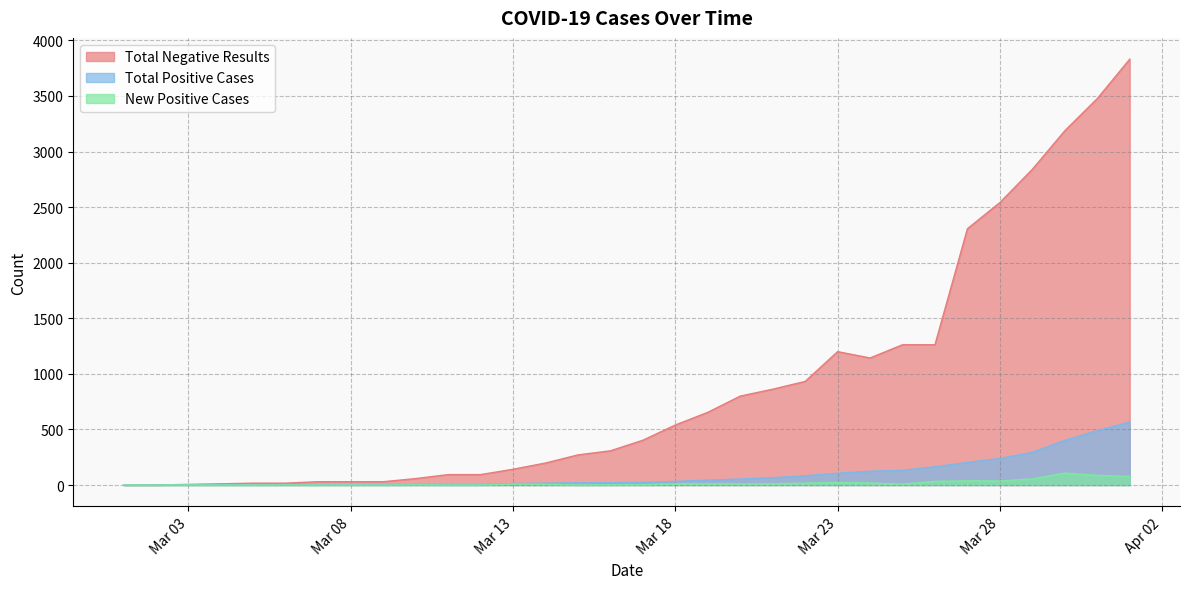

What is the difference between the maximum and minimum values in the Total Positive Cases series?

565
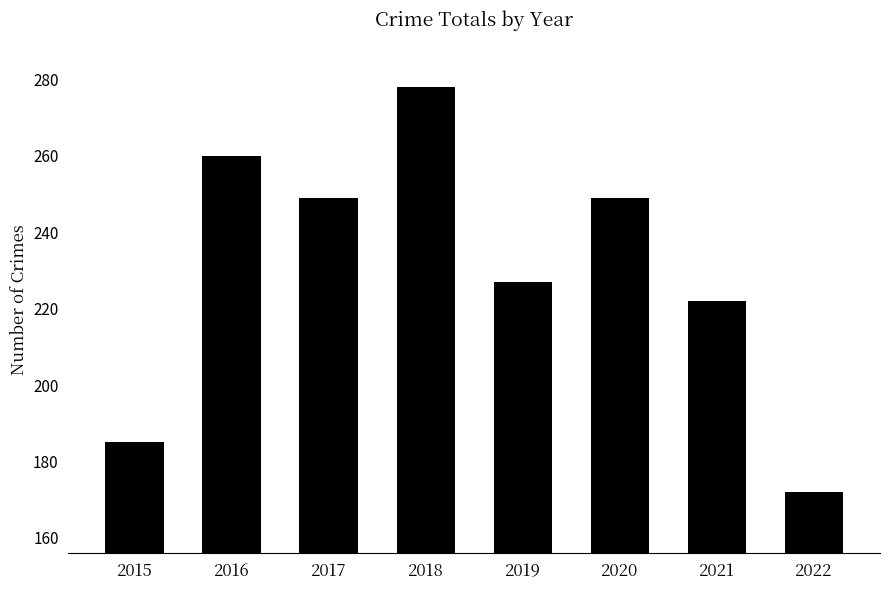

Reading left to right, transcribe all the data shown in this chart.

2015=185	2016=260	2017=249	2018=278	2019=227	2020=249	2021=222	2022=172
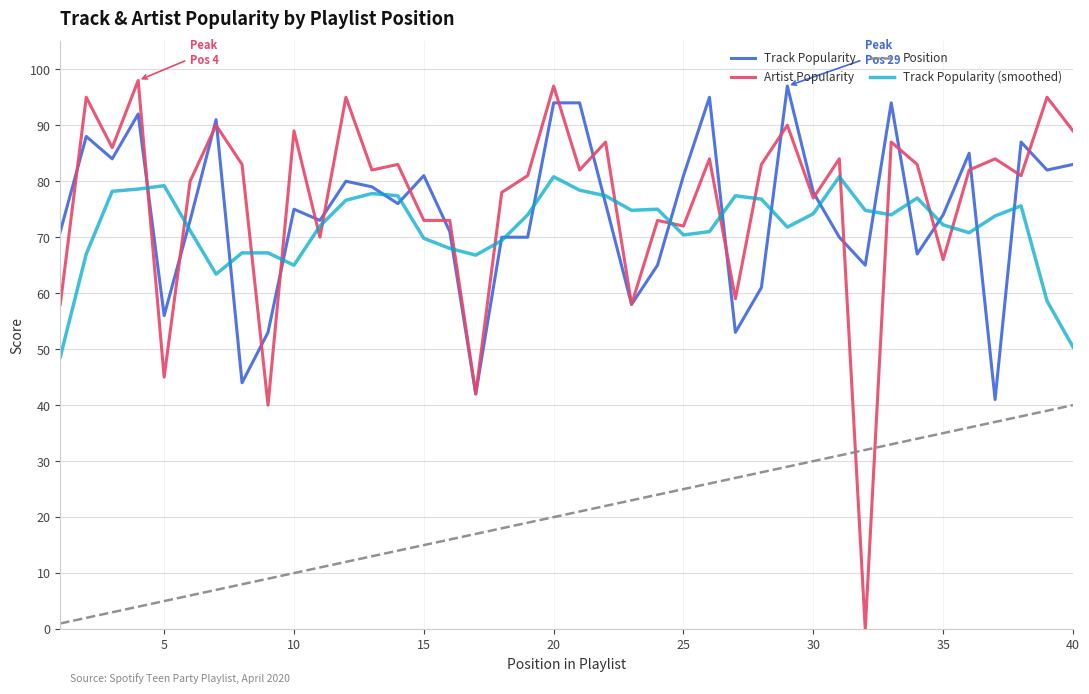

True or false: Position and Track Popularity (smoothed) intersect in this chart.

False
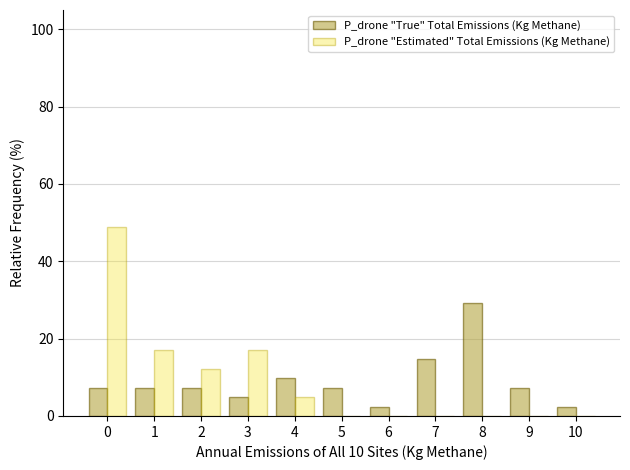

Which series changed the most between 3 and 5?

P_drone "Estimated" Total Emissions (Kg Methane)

++++

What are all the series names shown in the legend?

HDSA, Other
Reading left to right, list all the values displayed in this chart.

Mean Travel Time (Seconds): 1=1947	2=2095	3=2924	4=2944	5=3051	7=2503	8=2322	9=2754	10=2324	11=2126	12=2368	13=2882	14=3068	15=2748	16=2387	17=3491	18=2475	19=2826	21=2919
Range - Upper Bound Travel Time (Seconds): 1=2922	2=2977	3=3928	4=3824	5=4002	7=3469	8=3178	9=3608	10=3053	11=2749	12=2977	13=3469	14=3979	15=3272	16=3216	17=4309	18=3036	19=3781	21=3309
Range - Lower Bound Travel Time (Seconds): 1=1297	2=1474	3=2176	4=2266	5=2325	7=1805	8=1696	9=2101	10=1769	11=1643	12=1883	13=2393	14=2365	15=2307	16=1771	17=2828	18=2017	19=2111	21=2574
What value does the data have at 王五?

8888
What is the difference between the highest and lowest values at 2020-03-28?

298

++++

Copy the items from the line with "What is the difference between the maximum" through the line with "Emissions (Kg Methane)", leaving out the pictures.

* ANSWER SECTION:
What is the difference between the maximum and minimum values in the Total Positive Cases series?

565

Reading left to right, transcribe all the data shown in this chart.

2015=185	2016=260	2017=249	2018=278	2019=227	2020=249	2021=222	2022=172

True or false: Position and Track Popularity (smoothed) intersect in this chart.

False

Which series changed the most between 3 and 5?

P_drone "Estimated" Total Emissions (Kg Methane)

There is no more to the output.